• [Excerpts from a dataset]
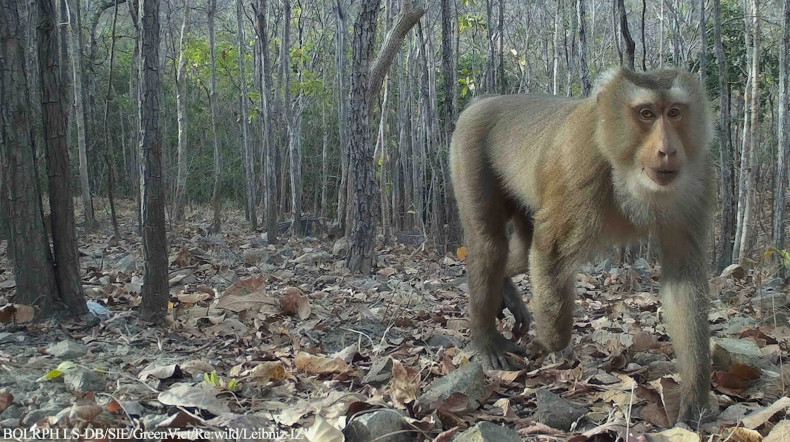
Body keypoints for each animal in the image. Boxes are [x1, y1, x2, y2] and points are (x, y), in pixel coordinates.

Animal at [449, 68, 714, 424]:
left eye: (674, 112)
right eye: (646, 114)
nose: (667, 150)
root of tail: (487, 99)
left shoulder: (697, 178)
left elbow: (683, 278)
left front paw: (694, 394)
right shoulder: (580, 163)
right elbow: (551, 251)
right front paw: (550, 343)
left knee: (519, 249)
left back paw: (506, 288)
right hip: (469, 144)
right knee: (490, 245)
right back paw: (486, 339)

• [EXERCISE] If pictures appear among the records, do not carry them over; retype the rest exactly.

• [TASK ANSWER]
Body keypoints for each animal in the image. Boxes are [x1, y1, x2, y2] and points are (x, y), in pixel coordinates.

Animal at [449, 68, 714, 424]:
left eye: (674, 112)
right eye: (646, 114)
nose: (667, 150)
root of tail: (487, 99)
left shoulder: (697, 178)
left elbow: (683, 278)
left front paw: (694, 394)
right shoulder: (580, 163)
right elbow: (551, 251)
right front paw: (550, 343)
left knee: (519, 249)
left back paw: (506, 288)
right hip: (469, 144)
right knee: (490, 245)
right back paw: (486, 339)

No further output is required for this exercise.